The whirlwind of the last three years have culminated in Beacon. The trio of Alex Trimble, Kevin Baird and Sam Halliday took five months off to get the ideas for new songs and to record what would become Beacon earlier this year, while playing once-off shows in-between.

Trimble was listening to some well-known names he had perhaps, taken for granted. “I listened to a lot of The Beatles, Motown, Kraftwerk, Talk Talk and the Beach Boys,” he says. “Those huge bands that are in the background your whole life. I got into them and really appreciated them. But the Spice Girls and Jay-Z were also on the stereo, as was Little Dragon, Alt-J and The Walkmen. All kinds of stuff from all corners of the globe and all different genres.”

“The travelling aspect, the experiences, the crazy stuff that we do, the leaving people behind, wanting to be somewhere else; all of this informed the record” says Alex. “Most of the time you’re really enjoying yourself but there’s a lot of guilt and inner conflict.”

That guilt can be read in the lyric sheet of Beacon. “I don’t know where I am going to rest my head tonight / So I won’t promise that I’ll speak to you today,” opines Alex on Beacon opener ‘Next Year’. Or the homesick “drawn apart / New York and London / All I see now / Are distant drumlins” on ‘Sun’.

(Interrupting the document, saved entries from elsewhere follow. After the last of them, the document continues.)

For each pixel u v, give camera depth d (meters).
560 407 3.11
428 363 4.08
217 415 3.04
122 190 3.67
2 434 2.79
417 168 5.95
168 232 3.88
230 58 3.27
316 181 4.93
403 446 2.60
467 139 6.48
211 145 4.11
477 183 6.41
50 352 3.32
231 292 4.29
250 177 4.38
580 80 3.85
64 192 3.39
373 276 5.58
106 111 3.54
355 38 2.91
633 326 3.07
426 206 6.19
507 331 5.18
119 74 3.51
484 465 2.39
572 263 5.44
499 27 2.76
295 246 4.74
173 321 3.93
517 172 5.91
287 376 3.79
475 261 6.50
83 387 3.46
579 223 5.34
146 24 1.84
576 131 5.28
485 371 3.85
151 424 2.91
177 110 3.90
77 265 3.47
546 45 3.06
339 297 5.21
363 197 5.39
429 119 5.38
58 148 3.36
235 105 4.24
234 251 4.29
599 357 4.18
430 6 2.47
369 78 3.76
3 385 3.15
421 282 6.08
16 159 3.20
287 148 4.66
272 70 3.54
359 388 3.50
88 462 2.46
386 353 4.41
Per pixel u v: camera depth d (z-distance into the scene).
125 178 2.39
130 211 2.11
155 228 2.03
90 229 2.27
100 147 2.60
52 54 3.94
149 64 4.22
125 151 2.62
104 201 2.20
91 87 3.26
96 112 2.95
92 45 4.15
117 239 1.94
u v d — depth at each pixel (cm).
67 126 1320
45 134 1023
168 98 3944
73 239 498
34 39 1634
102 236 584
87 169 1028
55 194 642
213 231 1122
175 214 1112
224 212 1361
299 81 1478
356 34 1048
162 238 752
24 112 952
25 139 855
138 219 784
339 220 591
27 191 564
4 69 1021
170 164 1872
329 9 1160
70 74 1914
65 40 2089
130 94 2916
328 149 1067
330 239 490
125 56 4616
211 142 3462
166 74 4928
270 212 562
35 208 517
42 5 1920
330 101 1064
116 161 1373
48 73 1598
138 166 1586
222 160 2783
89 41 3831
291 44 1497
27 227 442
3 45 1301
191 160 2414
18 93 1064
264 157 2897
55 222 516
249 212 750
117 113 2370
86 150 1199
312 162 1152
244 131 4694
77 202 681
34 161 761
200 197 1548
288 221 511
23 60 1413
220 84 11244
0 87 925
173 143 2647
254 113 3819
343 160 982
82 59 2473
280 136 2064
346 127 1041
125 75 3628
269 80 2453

Familiar themes for young successful bands perhaps but no less hard to deal with the knowledge that others have been there before. Offsetting the guilt, there’s a palpable sense of wonder with other parts of the world they’re discovering for the first time, like so many before them.

“After the first album we went to America, Australia, Asia and all these crazy places like Mexico. We met all these interesting people, won our first award, we developed a self-appointed fan club which was amazing,” recounts Sam.

They were also the winner of The Choice Music Prize for Irish album of the year 2010 for their debut Tourist History, and picked up a €10,000 novelty cheque and a trophy as the surprise winners in a award show in Vicar Street in March 2011.

“It was really weird. Everyone always says ‘we didn’t expect to win it’ but we really didn’t,” remembers Kevin. “We hadn’t discussed what we would say if we did win it. To us, there was no chance. On the day we joked around talking about what we would do if we got it.”

“That was the first ever award we ever won as Two Door Cinema Club,” says Kevin. “It was really special for us to get that in Ireland and be recognised here by the people who first discovered our music.”

“We didn’t realise there was an actual prize!,” exclaims Alex. “It was either give it to charity or buy jet skies so we gave it to charity.” The money went to Abaana, a Northern Ireland based charity raising money for children in Africa.

“A couple of days after that we went to the MTV Woodie Awards in Austin, Texas and it was a huge production with a massive stage, giant LED screens and loads of celebrities,” says Kevin. “It was ridiculous.” A stark contrast to the intimate surroundings of Vicar Street. The band continued on in their constant routine of touring and breaking iinternationally, playing the likes of Jimmy Fallon and other big U.S. talk shows as well as picking up further memorable experiences along the way.

“There are a couple of pinpoints of really, really mindblowing experiences we had, like one was a day we had in Mexico city, a day off where we drove out to the pyramids,” sad Alex. “We had this crazy time where we met this native guy and he took us there, performed all these ancient Indian rituals, then took us to a bar in the desert and gave us tequila all day.”

“Travelling to these places really informed us about the culture and music of others,” says Sam. “I maybe wouldn’t have listened to 8-minute long electro track before. But going to a club in Berlin, just watching people zone out and dance to it, I got into it. I didn’t really understand how anyone would enjoy that kind of music until I’d experienced that.”

“Those kinds of things were great for expanding our musical horizons,” says Sam. “You don’t appreciate these things until you understand them.”